Records supplied -
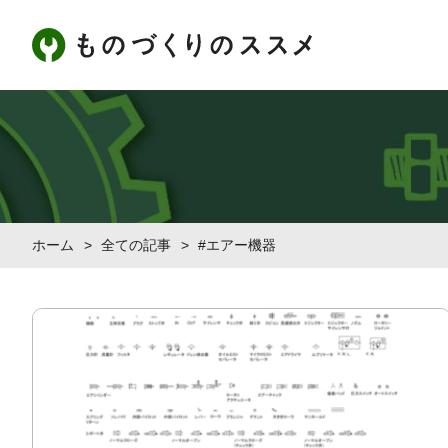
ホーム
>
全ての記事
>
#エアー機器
--
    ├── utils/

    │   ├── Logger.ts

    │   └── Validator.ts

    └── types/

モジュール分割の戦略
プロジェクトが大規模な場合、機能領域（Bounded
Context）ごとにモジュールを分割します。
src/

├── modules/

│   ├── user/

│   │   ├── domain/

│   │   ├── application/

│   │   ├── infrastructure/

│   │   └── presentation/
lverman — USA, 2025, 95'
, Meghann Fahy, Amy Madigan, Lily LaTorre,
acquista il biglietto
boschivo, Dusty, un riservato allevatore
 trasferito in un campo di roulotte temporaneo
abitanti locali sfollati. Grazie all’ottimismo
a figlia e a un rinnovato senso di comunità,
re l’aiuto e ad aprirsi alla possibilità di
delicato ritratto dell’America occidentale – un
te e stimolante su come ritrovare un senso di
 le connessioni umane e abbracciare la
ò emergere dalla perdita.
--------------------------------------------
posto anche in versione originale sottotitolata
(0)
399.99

Exercise brief - Show every line above in which the word "senso" occurs.

Finished exercise -
a figlia e a un rinnovato senso di comunità,
te e stimolante su come ritrovare un senso di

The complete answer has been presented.